EXERCISE INSTRUCTIONS:
Exact copy, pictures excluded: output the lines from the opening of the entries through the line bearing "##### with all".

MATERIAL SHOWN:
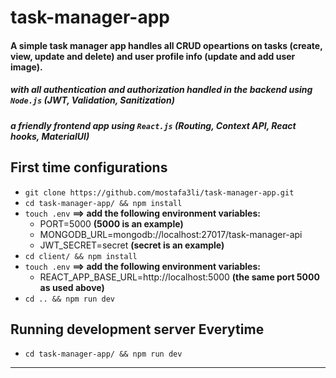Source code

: # task-manager-app
#### A simple task manager app handles all CRUD opeartions on tasks (create, view, update and delete) and user profile info (update and add user image). 
##### with all authentication and authorization handled in the backend using `Node.js` (JWT, Validation, Sanitization)
##### a friendly frontend app using `React.js` (Routing, Context API, React hooks, MaterialUI)

## First time configurations
- `git clone https://github.com/mostafa3li/task-manager-app.git`
- `cd task-manager-app/ && npm install`
- `touch .env`
**==> add the following environment variables:**
    - PORT=5000 **(5000 is an example)**
    - MONGODB_URL=mongodb://localhost:27017/task-manager-api
    - JWT_SECRET=secret **(secret is an example)**
- `cd client/ && npm install`
- `touch .env`
**==> add the following environment variables:**
    - REACT_APP_BASE_URL=http://localhost:5000      **(the same port 5000 as used above)**
- `cd .. && npm run dev`

## Running development server Everytime 
- `cd task-manager-app/ && npm run dev`

-----------------------------------------------------------------------------------------------------
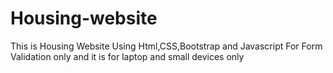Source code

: # Housing-website
This is Housing Website Using Html,CSS,Bootstrap and Javascript For Form Validation only and it is for laptop and small devices only
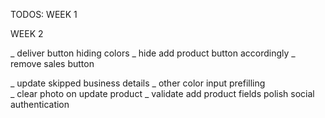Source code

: TODOS:
WEEK 1

<!-- _______ -->

WEEK 2

<!-- * polish navigation icons -->
<!-- - Home -->
<!-- - menu -->
<!-- - sales -->
<!-- - notifications -->
<!-- * store user & business details to local storage. -->
<!-- * complete dashboard ui -->
<!-- * add incomplete business setup tooltip -->
<!-- * create settings page -->
<!-- * polish products management -->
<!-- * login image -->
<!-- * make view agents modal full screen -->

_ deliver button hiding colors
_ hide add product button accordingly
\_ remove sales button

<!-- _ change profile place holders accordingly -->

_ update skipped business details
_ other color input prefilling  
 _ clear photo on update product
_ validate add product fields polish social authentication
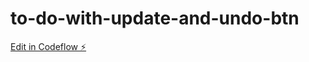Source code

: # to-do-with-update-and-undo-btn

[Edit in Codeflow ⚡️](https://stackblitz.com/~/github.com/jaycee-cpu93/to-do-with-update-and-undo-btn)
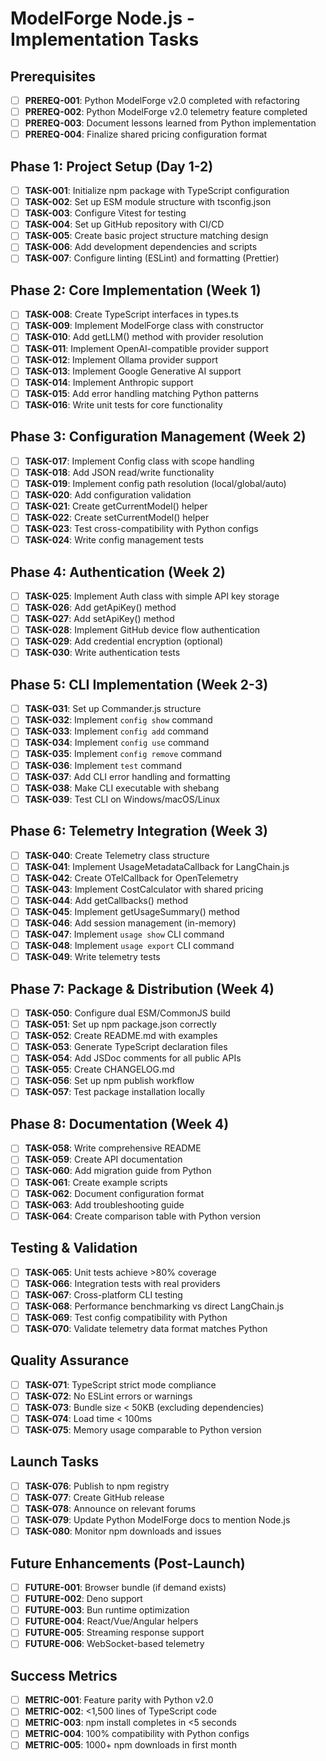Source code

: # ModelForge Node.js - Implementation Tasks

## Prerequisites
- [ ] **PREREQ-001**: Python ModelForge v2.0 completed with refactoring
- [ ] **PREREQ-002**: Python ModelForge v2.0 telemetry feature completed
- [ ] **PREREQ-003**: Document lessons learned from Python implementation
- [ ] **PREREQ-004**: Finalize shared pricing configuration format

## Phase 1: Project Setup (Day 1-2)

- [ ] **TASK-001**: Initialize npm package with TypeScript configuration
- [ ] **TASK-002**: Set up ESM module structure with tsconfig.json
- [ ] **TASK-003**: Configure Vitest for testing
- [ ] **TASK-004**: Set up GitHub repository with CI/CD
- [ ] **TASK-005**: Create basic project structure matching design
- [ ] **TASK-006**: Add development dependencies and scripts
- [ ] **TASK-007**: Configure linting (ESLint) and formatting (Prettier)

## Phase 2: Core Implementation (Week 1)

- [ ] **TASK-008**: Create TypeScript interfaces in types.ts
- [ ] **TASK-009**: Implement ModelForge class with constructor
- [ ] **TASK-010**: Add getLLM() method with provider resolution
- [ ] **TASK-011**: Implement OpenAI-compatible provider support
- [ ] **TASK-012**: Implement Ollama provider support
- [ ] **TASK-013**: Implement Google Generative AI support
- [ ] **TASK-014**: Implement Anthropic support
- [ ] **TASK-015**: Add error handling matching Python patterns
- [ ] **TASK-016**: Write unit tests for core functionality

## Phase 3: Configuration Management (Week 2)

- [ ] **TASK-017**: Implement Config class with scope handling
- [ ] **TASK-018**: Add JSON read/write functionality
- [ ] **TASK-019**: Implement config path resolution (local/global/auto)
- [ ] **TASK-020**: Add configuration validation
- [ ] **TASK-021**: Create getCurrentModel() helper
- [ ] **TASK-022**: Create setCurrentModel() helper
- [ ] **TASK-023**: Test cross-compatibility with Python configs
- [ ] **TASK-024**: Write config management tests

## Phase 4: Authentication (Week 2)

- [ ] **TASK-025**: Implement Auth class with simple API key storage
- [ ] **TASK-026**: Add getApiKey() method
- [ ] **TASK-027**: Add setApiKey() method
- [ ] **TASK-028**: Implement GitHub device flow authentication
- [ ] **TASK-029**: Add credential encryption (optional)
- [ ] **TASK-030**: Write authentication tests

## Phase 5: CLI Implementation (Week 2-3)

- [ ] **TASK-031**: Set up Commander.js structure
- [ ] **TASK-032**: Implement `config show` command
- [ ] **TASK-033**: Implement `config add` command
- [ ] **TASK-034**: Implement `config use` command
- [ ] **TASK-035**: Implement `config remove` command
- [ ] **TASK-036**: Implement `test` command
- [ ] **TASK-037**: Add CLI error handling and formatting
- [ ] **TASK-038**: Make CLI executable with shebang
- [ ] **TASK-039**: Test CLI on Windows/macOS/Linux

## Phase 6: Telemetry Integration (Week 3)

- [ ] **TASK-040**: Create Telemetry class structure
- [ ] **TASK-041**: Implement UsageMetadataCallback for LangChain.js
- [ ] **TASK-042**: Create OTelCallback for OpenTelemetry
- [ ] **TASK-043**: Implement CostCalculator with shared pricing
- [ ] **TASK-044**: Add getCallbacks() method
- [ ] **TASK-045**: Implement getUsageSummary() method
- [ ] **TASK-046**: Add session management (in-memory)
- [ ] **TASK-047**: Implement `usage show` CLI command
- [ ] **TASK-048**: Implement `usage export` CLI command
- [ ] **TASK-049**: Write telemetry tests

## Phase 7: Package & Distribution (Week 4)

- [ ] **TASK-050**: Configure dual ESM/CommonJS build
- [ ] **TASK-051**: Set up npm package.json correctly
- [ ] **TASK-052**: Create README.md with examples
- [ ] **TASK-053**: Generate TypeScript declaration files
- [ ] **TASK-054**: Add JSDoc comments for all public APIs
- [ ] **TASK-055**: Create CHANGELOG.md
- [ ] **TASK-056**: Set up npm publish workflow
- [ ] **TASK-057**: Test package installation locally

## Phase 8: Documentation (Week 4)

- [ ] **TASK-058**: Write comprehensive README
- [ ] **TASK-059**: Create API documentation
- [ ] **TASK-060**: Add migration guide from Python
- [ ] **TASK-061**: Create example scripts
- [ ] **TASK-062**: Document configuration format
- [ ] **TASK-063**: Add troubleshooting guide
- [ ] **TASK-064**: Create comparison table with Python version

## Testing & Validation

- [ ] **TASK-065**: Unit tests achieve >80% coverage
- [ ] **TASK-066**: Integration tests with real providers
- [ ] **TASK-067**: Cross-platform CLI testing
- [ ] **TASK-068**: Performance benchmarking vs direct LangChain.js
- [ ] **TASK-069**: Test config compatibility with Python
- [ ] **TASK-070**: Validate telemetry data format matches Python

## Quality Assurance

- [ ] **TASK-071**: TypeScript strict mode compliance
- [ ] **TASK-072**: No ESLint errors or warnings
- [ ] **TASK-073**: Bundle size < 50KB (excluding dependencies)
- [ ] **TASK-074**: Load time < 100ms
- [ ] **TASK-075**: Memory usage comparable to Python version

## Launch Tasks

- [ ] **TASK-076**: Publish to npm registry
- [ ] **TASK-077**: Create GitHub release
- [ ] **TASK-078**: Announce on relevant forums
- [ ] **TASK-079**: Update Python ModelForge docs to mention Node.js
- [ ] **TASK-080**: Monitor npm downloads and issues

## Future Enhancements (Post-Launch)

- [ ] **FUTURE-001**: Browser bundle (if demand exists)
- [ ] **FUTURE-002**: Deno support
- [ ] **FUTURE-003**: Bun runtime optimization
- [ ] **FUTURE-004**: React/Vue/Angular helpers
- [ ] **FUTURE-005**: Streaming response support
- [ ] **FUTURE-006**: WebSocket-based telemetry

## Success Metrics

- [ ] **METRIC-001**: Feature parity with Python v2.0
- [ ] **METRIC-002**: <1,500 lines of TypeScript code
- [ ] **METRIC-003**: npm install completes in <5 seconds
- [ ] **METRIC-004**: 100% compatibility with Python configs
- [ ] **METRIC-005**: 1000+ npm downloads in first month

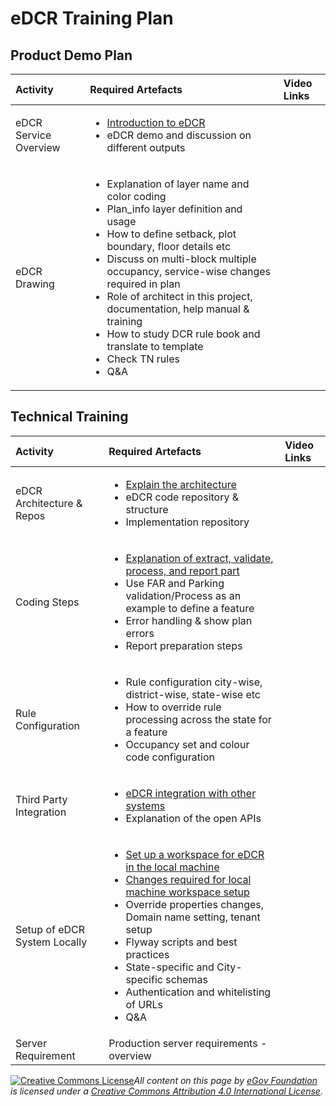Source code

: # eDCR Training Plan

## Product Demo Plan

<table>
  <thead>
    <tr>
      <th style="text-align:left">Activity</th>
      <th style="text-align:left">Required Artefacts</th>
      <th style="text-align:left">Video Links</th>
    </tr>
  </thead>
  <tbody>
    <tr>
      <td style="text-align:left">eDCR Service Overview</td>
      <td style="text-align:left">
        <p></p>
        <ul>
          <li><a href="../modules/online-building-plan-approval-system-obpas/obpas-service-configuration/setting-up-edcr-service.md">Introduction to eDCR</a>
          </li>
          <li>eDCR demo and discussion on different outputs</li>
        </ul>
      </td>
      <td style="text-align:left"></td>
    </tr>
    <tr>
      <td style="text-align:left">eDCR Drawing</td>
      <td style="text-align:left">
        <p></p>
        <ul>
          <li>Explanation of layer name and color coding</li>
          <li>Plan_info layer definition and usage</li>
          <li>How to define setback, plot boundary, floor details etc</li>
          <li>Discuss on multi-block multiple occupancy, service-wise changes required
            in plan</li>
          <li>Role of architect in this project, documentation, help manual &amp; training</li>
          <li>How to study DCR rule book and translate to template</li>
          <li>Check TN rules</li>
          <li>Q&amp;A</li>
        </ul>
      </td>
      <td style="text-align:left"></td>
    </tr>
  </tbody>
</table>

## Technical Training

<table>
  <thead>
    <tr>
      <th style="text-align:left">Activity</th>
      <th style="text-align:left">Required Artefacts</th>
      <th style="text-align:left">Video Links</th>
    </tr>
  </thead>
  <tbody>
    <tr>
      <td style="text-align:left">eDCR Architecture &amp; Repos</td>
      <td style="text-align:left">
        <p></p>
        <ul>
          <li><a href="https://github.com/egovernments/eGov-dcr-service">Explain the architecture</a>
          </li>
          <li>eDCR code repository &amp; structure</li>
          <li>Implementation repository</li>
        </ul>
      </td>
      <td style="text-align:left"></td>
    </tr>
    <tr>
      <td style="text-align:left">Coding Steps</td>
      <td style="text-align:left">
        <p></p>
        <ul>
          <li><a href="../modules/online-building-plan-approval-system-obpas/obpas-service-configuration/setting-up-edcr-service.md">Explanation of extract, validate, process, and report part</a>
          </li>
          <li>Use FAR and Parking validation/Process as an example to define a feature</li>
          <li>Error handling &amp; show plan errors</li>
          <li>Report preparation steps</li>
        </ul>
      </td>
      <td style="text-align:left"></td>
    </tr>
    <tr>
      <td style="text-align:left">Rule Configuration</td>
      <td style="text-align:left">
        <p></p>
        <ul>
          <li>Rule configuration city-wise, district-wise, state-wise etc</li>
          <li>How to override rule processing across the state for a feature</li>
          <li>Occupancy set and colour code configuration</li>
        </ul>
      </td>
      <td style="text-align:left"></td>
    </tr>
    <tr>
      <td style="text-align:left">Third Party Integration</td>
      <td style="text-align:left">
        <p></p>
        <ul>
          <li><a href="../modules/online-building-plan-approval-system-obpas/obpas-service-configuration/edcr-integration.md">eDCR integration with other systems</a>
          </li>
          <li>Explanation of the open APIs</li>
        </ul>
      </td>
      <td style="text-align:left"></td>
    </tr>
    <tr>
      <td style="text-align:left">Setup of eDCR System Locally</td>
      <td style="text-align:left">
        <p></p>
        <ul>
          <li><a href="../modules/online-building-plan-approval-system-obpas/obpas-service-configuration/setting-up-edcr-service.md">Set up a workspace for eDCR in the local machine</a>
          </li>
          <li><a href="../modules/online-building-plan-approval-system-obpas/obpas-service-configuration/setting-up-edcr-service.md">Changes required for local machine workspace setup</a>
          </li>
          <li>Override properties changes, Domain name setting, tenant setup</li>
          <li>Flyway scripts and best practices</li>
          <li>State-specific and City-specific schemas</li>
          <li>Authentication and whitelisting of URLs</li>
          <li>Q&amp;A</li>
        </ul>
      </td>
      <td style="text-align:left"></td>
    </tr>
    <tr>
      <td style="text-align:left">Server Requirement</td>
      <td style="text-align:left">Production server requirements - overview</td>
      <td style="text-align:left"></td>
    </tr>
  </tbody>
</table>





 [![Creative Commons License](https://i.creativecommons.org/l/by/4.0/80x15.png)_​_](http://creativecommons.org/licenses/by/4.0/)_All content on this page by_ [_eGov Foundation_](https://egov.org.in/) _is licensed under a_ [_Creative Commons Attribution 4.0 International License_](http://creativecommons.org/licenses/by/4.0/)_._

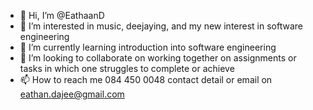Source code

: - 👋 Hi, I’m @EathaanD
- 👀 I’m interested in music, deejaying, and my new interest in software engineering 
- 🌱 I’m currently learning introduction into software engineering
- 💞️ I’m looking to collaborate on working together on assignments or tasks in which one struggles to complete or achieve
- 📫 How to reach me 084 450 0048 contact detail  or email on eathan.dajee@gmail.com

<!---
EathaanD/EathaanD is a ✨ special ✨ repository because its `README.md` (this file) appears on your GitHub profile.
You can click the Preview link to take a look at your changes.
--->

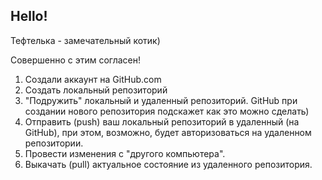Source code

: ## Hello!

Тефтелька - замечательный котик)

Совершенно с этим согласен!

1. Создали аккаунт на GitHub.com
2. Cоздать локальный репозиторий
3. "Подружить" локальный и удаленный репозиторий. GitHub при создании нового репозитория подскажет как это можно сделать)
4. Отправить (push) ваш локальный репозиторий в удаленный (на GitHub), при этом, возможно, будет авторизоваться на удаленном репозитории.
5. Провести изменения с "другого компьютера".
6. Выкачать (pull) актуальное состояние из удаленного репозитория.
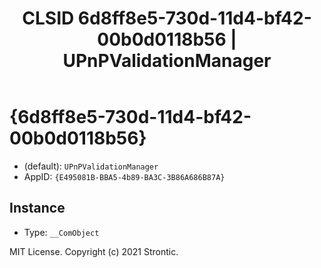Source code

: ﻿---
title: "CLSID 6d8ff8e5-730d-11d4-bf42-00b0d0118b56 | UPnPValidationManager"
excerpt: What is COM-Object CLSID 6d8ff8e5-730d-11d4-bf42-00b0d0118b56?
---

# {6d8ff8e5-730d-11d4-bf42-00b0d0118b56}

* (default): `UPnPValidationManager`
* AppID: `{E495081B-BBA5-4b89-BA3C-3B86A686B87A}`

## Instance

* Type: `__ComObject`

MIT License. Copyright (c) 2021 Strontic.


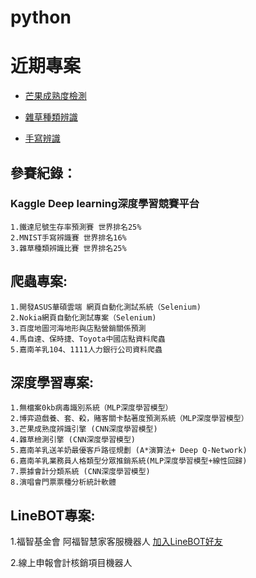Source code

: # python
# 近期專案
  * [芒果成熟度檢測](https://github.com/Hung-Jia-Jun/python/blob/master/DeepLearningPrediction/%E8%8A%92%E6%9E%9C%E8%BE%A8%E8%AD%98/YOLO_%E8%8A%92%E6%9E%9C%E6%88%90%E7%86%9F%E5%BA%A6%E8%BE%A8%E8%AD%98/yad2k/README.md)

  * [雜草種類辨識](https://github.com/Hung-Jia-Jun/python/tree/master/DeepLearningPrediction/Kaggle_CNN_%E9%9B%9C%E8%8D%89%E6%AA%A2%E6%B8%AC)
  
  * [手寫辨識](https://github.com/Hung-Jia-Jun/python/tree/master/DeepLearningPrediction)

## 參賽紀錄：
### Kaggle Deep learning深度學習競賽平台
    1.鐵達尼號生存率預測賽 世界排名25%
    2.MNIST手寫辨識賽 世界排名16%
    3.雜草種類辨識比賽 世界排名25%

## 爬蟲專案:
	1.開發ASUS華碩雲端 網頁自動化測試系統（Selenium)
	2.Nokia網頁自動化測試專案（Selenium)
	3.百度地圖河海地形與店點營銷關係預測
	4.馬自達、保時捷、Toyota中國店點資料爬蟲
	5.嘉南羊乳104、1111人力銀行公司資料爬蟲

## 深度學習專案:
	1.無檔案0kb病毒識別系統（MLP深度學習模型）
	2.博弈遊戲養、套、殺，賭客關卡黏著度預測系統（MLP深度學習模型）
	3.芒果成熟度辨識引擎 (CNN深度學習模型)
	4.雜草檢測引擎 (CNN深度學習模型)
	5.嘉南羊乳送羊奶最優客戶路徑規劃 (A*演算法+ Deep Q-Network)
	6.嘉南羊乳業務員人格類型分眾推銷系統(MLP深度學習模型+線性回歸)
	7.票據會計分類系統 (CNN深度學習模型)
	8.演唱會門票票種分析統計軟體

## LineBOT專案:
  1.福智基金會 阿福智慧家客服機器人 [加入LineBOT好友](https://line.me/R/ti/p/_mianv0E0t)
    
  2.線上申報會計核銷項目機器人
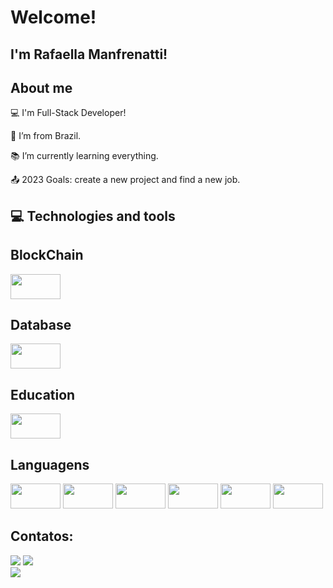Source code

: # Welcome!

 

## I'm Rafaella Manfrenatti!

 
## About me

:computer: I'm Full-Stack Developer!

:house_with_garden: I’m from Brazil.

:books: I’m currently learning everything.

:outbox_tray: 2023 Goals: create a new project and find a new job.


## :computer: Technologies and tools


 ## BlockChain
 <img src="https://img.shields.io/badge/Blockchain.com-121D33?logo=blockchaindotcom&logoColor=fff&style=for-the-badge" width="80" height="40"/>
 
 
  ## Database
  <img src="https://img.shields.io/badge/MySQL-005C84?style=for-the-badge&logo=mysql&logoColor=white" width="80" height="40"/>
  
   
 ## Education
  <img src="https://img.shields.io/badge/freecodecamp-27273D?style=for-the-badge&logo=freecodecamp&logoColor=white" width="80" height="40"/>
  
 
  ## Languagens
  
  <img src="https://img.shields.io/badge/CSS3-1572B6?style=for-the-badge&logo=css3&logoColor=white" width="80" height="40"/>
  <img src="https://img.shields.io/badge/HTML5-E34F26?style=for-the-badge&logo=html5&logoColor=white" width="80" height="40"/>
   <img src="https://img.shields.io/badge/JavaScript-323330?style=for-the-badge&logo=javascript&logoColor=F7DF1E" width="80" height="40"/>
  <img src="https://img.shields.io/badge/PHP-777BB4?style=for-the-badge&logo=php&logoColor=white" width="80" height="40"/>
   <img src="https://img.shields.io/badge/Python-FFD43B?style=for-the-badge&logo=python&logoColor=blue" width="80" height="40"/>
   <img src="https://img.shields.io/badge/Solidity-e6e6e6?style=for-the-badge&logo=solidity&logoColor=black" width="80" height="40"/>
  
  
## Contatos:

<div>

<a href = "mailto:rafinhars1987@gmail.com"><img src="https://img.shields.io/badge/Gmail-D14836?style=for-the-badge&logo=gmail&logoColor=white" target="_blank"></a>
<a href="https://www.linkedin.com/in/rafaella-rodrigues-manfrenatti-484328ba/" target="_blank"><img src="https://img.shields.io/badge/-LinkedIn-%230077B5?style=for-the-badge&logo=linkedin&logoColor=white" target="_blank"></a>  
 <a href="https://www.linkedin.com/in/rafaella-rodrigues-manfrenatti-484328ba/" target="_blank"><img src=" https://img.shields.io/badge/Discord-5865F2?style=for-the-badge&logo=discord&logoColor=white" target="_blank"></a>

</div>  
  
 
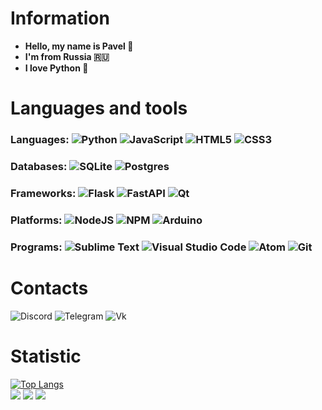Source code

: # Information
- **Hello, my name is Pavel 👋**
- **I'm from Russia 🇷🇺** 
- **I love Python 🐍**  


# Languages and tools
### Languages: ![Python](https://img.shields.io/badge/python-3670A0?style=for-the-badge&logo=python&logoColor=ffffff) ![JavaScript](https://img.shields.io/badge/javascript-%23323330.svg?style=for-the-badge&logo=javascript&logoColor=%23F7DF1E) ![HTML5](https://img.shields.io/badge/html5-%23E34F26.svg?style=for-the-badge&logo=html5&logoColor=white) ![CSS3](https://img.shields.io/badge/css3-%231572B6.svg?style=for-the-badge&logo=css3&logoColor=white)

### Databases: ![SQLite](https://img.shields.io/badge/sqlite-%2307405e.svg?style=for-the-badge&logo=sqlite&logoColor=white) ![Postgres](https://img.shields.io/badge/postgres-%23316192.svg?style=for-the-badge&logo=postgresql&logoColor=white)  

### Frameworks: ![Flask](https://img.shields.io/badge/flask-%23000.svg?style=for-the-badge&logo=flask&logoColor=white) ![FastAPI](https://img.shields.io/badge/FastAPI-005571?style=for-the-badge&logo=fastapi) ![Qt](https://img.shields.io/badge/Qt-%23217346.svg?style=for-the-badge&logo=Qt&logoColor=white)  

### Platforms: ![NodeJS](https://img.shields.io/badge/node.js-6DA55F?style=for-the-badge&logo=node.js&logoColor=white) ![NPM](https://img.shields.io/badge/NPM-%23CB3837.svg?style=for-the-badge&logo=npm&logoColor=white) ![Arduino](https://img.shields.io/badge/Arduino-00979D?style=for-the-badge&logo=Arduino&logoColor=white)  

### Programs: ![Sublime Text](https://img.shields.io/badge/sublime_text-%23575757.svg?style=for-the-badge&logo=sublime-text&logoColor=important) ![Visual Studio Code](https://img.shields.io/badge/Visual%20Studio%20Code-0078d7.svg?style=for-the-badge&logo=visual-studio-code&logoColor=white) ![Atom](https://img.shields.io/badge/Atom-%2366595C.svg?style=for-the-badge&logo=atom&logoColor=white) ![Git](https://img.shields.io/badge/git-%23F05033.svg?style=for-the-badge&logo=git&logoColor=white)


# Contacts
![Discord](https://img.shields.io/badge/Discord-%235865F2.svg?style=for-the-badge&logo=discord&logoColor=white) ![Telegram](https://img.shields.io/badge/Telegram-2CA5E0?style=for-the-badge&logo=telegram&logoColor=white) ![Vk](https://img.shields.io/badge/вконтакте-%232E87FB.svg?&style=for-the-badge&logo=vk&logoColor=white)  

# Statistic
[![Top Langs](https://github-readme-stats.vercel.app/api/top-langs/?username=Rifost&layout=compact&theme=city_lights)](https://github.com/anuraghazra/github-readme-stats)  
![](https://github-profile-summary-cards.vercel.app/api/cards/stats?username=Rifost&theme=city_lights)
![](https://github-profile-summary-cards.vercel.app/api/cards/repos-per-language?username=Rifost&theme=city_lights)
![](https://github-profile-summary-cards.vercel.app/api/cards/profile-details?username=Rifost&theme=city_lights)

YOUR SOLUTION:
Source code

: # task-manager-app
#### A simple task manager app handles all CRUD opeartions on tasks (create, view, update and delete) and user profile info (update and add user image). 
##### with all authentication and authorization handled in the backend using `Node.js` (JWT, Validation, Sanitization)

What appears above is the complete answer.